Kant and the Sublime:
  • The notion that reality possesses design is unprovable, yet aspects of nature fit our own faculties of reason. Our perception of reality is not comprehensive, but when our minds fit into the structure of reality, our own capacities are reflected in a universe which metamorphoses ceaselessly.
  • Darker aspects of a universe shot through with violence are revealed in an instant of lightning or at the moment of a volcanic explosion. These moments surpass any imaginable human capacity to understand. Harmony is not part of the world but part of our ability to approach it.

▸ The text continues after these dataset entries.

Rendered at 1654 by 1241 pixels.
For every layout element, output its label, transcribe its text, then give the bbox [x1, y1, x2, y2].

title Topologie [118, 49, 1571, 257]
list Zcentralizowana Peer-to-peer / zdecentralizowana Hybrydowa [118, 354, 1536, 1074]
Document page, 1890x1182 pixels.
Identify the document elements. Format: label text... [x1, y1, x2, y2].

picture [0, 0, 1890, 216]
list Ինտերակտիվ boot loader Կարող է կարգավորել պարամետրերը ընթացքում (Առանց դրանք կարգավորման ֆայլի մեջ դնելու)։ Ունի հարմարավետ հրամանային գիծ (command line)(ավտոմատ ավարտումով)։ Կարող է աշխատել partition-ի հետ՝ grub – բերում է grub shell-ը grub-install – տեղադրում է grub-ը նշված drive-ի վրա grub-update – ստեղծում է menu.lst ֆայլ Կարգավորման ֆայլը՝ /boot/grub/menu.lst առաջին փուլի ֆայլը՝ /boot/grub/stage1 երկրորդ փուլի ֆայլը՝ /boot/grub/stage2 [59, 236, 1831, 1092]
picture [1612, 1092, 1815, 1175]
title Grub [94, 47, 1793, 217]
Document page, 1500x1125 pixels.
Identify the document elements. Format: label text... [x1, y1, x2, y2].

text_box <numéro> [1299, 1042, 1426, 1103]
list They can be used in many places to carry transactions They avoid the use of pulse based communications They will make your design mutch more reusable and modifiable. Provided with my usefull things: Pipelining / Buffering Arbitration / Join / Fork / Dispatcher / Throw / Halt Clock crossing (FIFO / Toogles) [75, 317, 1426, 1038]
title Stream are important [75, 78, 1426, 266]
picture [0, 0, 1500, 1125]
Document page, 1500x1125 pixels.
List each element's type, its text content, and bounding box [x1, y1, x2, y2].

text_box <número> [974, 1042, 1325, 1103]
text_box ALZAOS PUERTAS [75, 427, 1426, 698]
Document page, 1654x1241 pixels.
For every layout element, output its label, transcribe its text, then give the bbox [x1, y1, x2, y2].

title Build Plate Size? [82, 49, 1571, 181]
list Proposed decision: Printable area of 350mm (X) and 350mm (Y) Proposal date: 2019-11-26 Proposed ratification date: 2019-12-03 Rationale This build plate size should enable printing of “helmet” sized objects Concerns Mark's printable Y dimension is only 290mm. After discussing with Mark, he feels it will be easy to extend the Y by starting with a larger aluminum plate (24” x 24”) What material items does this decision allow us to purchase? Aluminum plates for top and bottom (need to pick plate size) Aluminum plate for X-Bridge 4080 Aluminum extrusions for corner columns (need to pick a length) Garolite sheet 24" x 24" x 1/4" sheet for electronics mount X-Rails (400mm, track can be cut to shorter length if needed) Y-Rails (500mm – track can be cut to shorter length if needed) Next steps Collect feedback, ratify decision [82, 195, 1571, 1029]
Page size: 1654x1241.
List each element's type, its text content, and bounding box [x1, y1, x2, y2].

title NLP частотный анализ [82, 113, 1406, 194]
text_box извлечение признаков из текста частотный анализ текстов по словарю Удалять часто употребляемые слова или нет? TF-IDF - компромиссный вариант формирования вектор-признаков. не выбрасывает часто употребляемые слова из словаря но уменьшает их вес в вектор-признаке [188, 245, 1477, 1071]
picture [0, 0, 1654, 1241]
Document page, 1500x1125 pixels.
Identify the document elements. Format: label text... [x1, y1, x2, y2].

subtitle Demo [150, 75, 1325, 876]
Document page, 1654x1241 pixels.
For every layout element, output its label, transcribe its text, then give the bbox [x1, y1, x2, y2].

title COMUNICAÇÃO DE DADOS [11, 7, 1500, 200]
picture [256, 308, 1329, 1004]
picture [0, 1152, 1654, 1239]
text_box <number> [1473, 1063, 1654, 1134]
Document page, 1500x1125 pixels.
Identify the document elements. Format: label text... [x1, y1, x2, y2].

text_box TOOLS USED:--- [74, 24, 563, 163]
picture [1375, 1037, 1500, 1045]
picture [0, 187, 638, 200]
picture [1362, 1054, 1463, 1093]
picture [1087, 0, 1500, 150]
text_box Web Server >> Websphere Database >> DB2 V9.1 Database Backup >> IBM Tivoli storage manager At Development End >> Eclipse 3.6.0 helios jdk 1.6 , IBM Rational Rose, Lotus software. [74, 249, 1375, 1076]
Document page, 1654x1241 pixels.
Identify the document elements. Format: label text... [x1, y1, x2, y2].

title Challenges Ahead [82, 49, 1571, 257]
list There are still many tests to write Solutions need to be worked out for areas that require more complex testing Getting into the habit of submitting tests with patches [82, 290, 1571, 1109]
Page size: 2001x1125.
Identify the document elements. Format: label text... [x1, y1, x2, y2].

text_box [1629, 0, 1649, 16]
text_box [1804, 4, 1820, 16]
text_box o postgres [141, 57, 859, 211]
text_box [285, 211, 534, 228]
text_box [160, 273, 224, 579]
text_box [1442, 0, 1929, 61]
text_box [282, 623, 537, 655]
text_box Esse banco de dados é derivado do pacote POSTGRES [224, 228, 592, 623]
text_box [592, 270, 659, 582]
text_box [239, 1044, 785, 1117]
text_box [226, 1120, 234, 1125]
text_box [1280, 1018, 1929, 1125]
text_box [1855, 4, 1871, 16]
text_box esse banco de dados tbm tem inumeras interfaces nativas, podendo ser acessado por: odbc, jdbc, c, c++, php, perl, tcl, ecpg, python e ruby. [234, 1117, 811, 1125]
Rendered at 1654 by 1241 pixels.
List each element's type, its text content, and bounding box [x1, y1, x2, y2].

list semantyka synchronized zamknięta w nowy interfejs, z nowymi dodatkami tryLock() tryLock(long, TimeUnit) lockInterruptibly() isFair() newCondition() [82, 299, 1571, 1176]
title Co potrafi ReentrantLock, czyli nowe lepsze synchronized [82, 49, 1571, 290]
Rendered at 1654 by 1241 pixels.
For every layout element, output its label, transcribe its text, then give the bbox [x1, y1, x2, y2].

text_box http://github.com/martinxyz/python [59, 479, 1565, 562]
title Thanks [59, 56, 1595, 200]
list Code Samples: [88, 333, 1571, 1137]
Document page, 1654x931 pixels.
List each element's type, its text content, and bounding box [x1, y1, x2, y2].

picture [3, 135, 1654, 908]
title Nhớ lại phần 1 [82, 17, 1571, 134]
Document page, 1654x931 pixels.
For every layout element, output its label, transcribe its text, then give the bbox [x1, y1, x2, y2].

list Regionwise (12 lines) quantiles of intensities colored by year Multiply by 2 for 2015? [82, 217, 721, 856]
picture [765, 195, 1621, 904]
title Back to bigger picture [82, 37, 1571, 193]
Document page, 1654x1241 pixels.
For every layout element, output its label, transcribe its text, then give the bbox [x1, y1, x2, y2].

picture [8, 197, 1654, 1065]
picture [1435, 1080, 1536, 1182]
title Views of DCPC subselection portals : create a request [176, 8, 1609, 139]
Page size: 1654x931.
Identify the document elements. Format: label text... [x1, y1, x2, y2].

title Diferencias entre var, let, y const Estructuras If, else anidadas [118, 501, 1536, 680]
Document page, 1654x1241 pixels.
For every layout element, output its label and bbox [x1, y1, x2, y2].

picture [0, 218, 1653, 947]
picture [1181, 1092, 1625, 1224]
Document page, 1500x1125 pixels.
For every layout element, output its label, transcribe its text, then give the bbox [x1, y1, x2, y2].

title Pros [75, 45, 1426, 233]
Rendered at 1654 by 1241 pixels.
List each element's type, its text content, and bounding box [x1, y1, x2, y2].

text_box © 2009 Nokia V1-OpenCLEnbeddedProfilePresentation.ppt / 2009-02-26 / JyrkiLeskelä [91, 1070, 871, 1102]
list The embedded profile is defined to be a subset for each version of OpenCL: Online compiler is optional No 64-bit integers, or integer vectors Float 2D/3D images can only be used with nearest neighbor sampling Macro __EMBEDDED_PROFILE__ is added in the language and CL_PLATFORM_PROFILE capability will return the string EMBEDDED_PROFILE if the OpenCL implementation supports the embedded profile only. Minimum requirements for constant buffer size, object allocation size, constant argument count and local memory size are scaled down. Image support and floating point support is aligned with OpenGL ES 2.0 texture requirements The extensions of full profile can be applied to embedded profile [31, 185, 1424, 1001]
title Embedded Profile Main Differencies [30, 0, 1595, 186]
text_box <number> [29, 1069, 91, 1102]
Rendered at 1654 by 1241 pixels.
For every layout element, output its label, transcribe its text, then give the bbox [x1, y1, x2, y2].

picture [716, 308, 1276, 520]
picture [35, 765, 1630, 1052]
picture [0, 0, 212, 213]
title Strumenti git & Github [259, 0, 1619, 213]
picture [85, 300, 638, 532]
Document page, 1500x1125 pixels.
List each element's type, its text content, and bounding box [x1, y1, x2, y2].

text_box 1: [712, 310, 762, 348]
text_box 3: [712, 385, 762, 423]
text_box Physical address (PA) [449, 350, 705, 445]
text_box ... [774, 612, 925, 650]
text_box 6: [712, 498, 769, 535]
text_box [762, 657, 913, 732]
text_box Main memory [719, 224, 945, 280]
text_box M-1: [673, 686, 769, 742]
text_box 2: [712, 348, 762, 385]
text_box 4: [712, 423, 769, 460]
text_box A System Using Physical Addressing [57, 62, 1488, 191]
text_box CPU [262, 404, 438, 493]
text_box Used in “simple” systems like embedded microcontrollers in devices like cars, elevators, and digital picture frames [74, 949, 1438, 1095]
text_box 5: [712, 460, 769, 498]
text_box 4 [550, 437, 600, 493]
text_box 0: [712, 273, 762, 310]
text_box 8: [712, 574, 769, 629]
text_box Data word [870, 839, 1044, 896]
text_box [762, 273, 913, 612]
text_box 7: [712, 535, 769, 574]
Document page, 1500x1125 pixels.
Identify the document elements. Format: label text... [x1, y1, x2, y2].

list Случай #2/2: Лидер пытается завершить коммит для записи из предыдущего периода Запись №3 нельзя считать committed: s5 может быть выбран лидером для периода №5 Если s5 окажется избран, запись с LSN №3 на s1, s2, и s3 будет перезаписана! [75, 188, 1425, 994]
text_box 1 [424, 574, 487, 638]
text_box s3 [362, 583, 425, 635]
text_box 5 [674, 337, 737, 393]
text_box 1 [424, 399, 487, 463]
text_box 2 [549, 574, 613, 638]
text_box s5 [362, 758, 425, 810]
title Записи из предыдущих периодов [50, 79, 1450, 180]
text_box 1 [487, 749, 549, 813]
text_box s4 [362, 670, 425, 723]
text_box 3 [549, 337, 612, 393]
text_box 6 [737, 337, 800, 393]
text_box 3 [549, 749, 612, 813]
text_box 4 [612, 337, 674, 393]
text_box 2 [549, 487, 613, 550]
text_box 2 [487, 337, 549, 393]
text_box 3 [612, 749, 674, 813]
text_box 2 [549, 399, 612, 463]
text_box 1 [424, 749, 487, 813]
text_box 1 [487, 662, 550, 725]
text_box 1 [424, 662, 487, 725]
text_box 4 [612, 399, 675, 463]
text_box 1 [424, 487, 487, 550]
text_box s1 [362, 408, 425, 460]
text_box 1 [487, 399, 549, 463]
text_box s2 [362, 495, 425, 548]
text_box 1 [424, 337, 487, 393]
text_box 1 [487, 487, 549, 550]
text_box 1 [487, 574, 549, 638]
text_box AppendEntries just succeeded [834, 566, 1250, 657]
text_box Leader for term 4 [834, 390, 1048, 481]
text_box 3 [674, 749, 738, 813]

Kant's Categorical Imperative:

  • Human Knowledge is limited by senses and modes of perception.Our senses severely limit our understanding of the world around us and our minds must use conceptions of space and time, the linkage between cause and effect, and distinctions between good and evil to give order to our already limited access to the world as it is.
  • Attempts to overcome human finitude are senseless railings against what is so far beyond possibility that we cannot even imagine it.
  • But there are further moral objections to insisting on systematic connections between virtue and happiness, evil and suffering. If such understanding could be accomplished we would relinquish our freedom and become nothing more than determined creatures.
  • Instrumentalized action possesses neither freedom or responsibility.
  • True moral action, true virtue, is a leap into the unknown without the benefit of complete confidence in your rectitude and without the reinforcement of sure reward.
  • Imagine that you are God, and that your moral choice in a situation will actually become a natural law of the universe.
  • A man is reduced to complete despair but still possesses his reason. Should he decide to commit suicide?
  • We are not God, yet we should act as if we were about to create reality as we respond to each moral dilemma.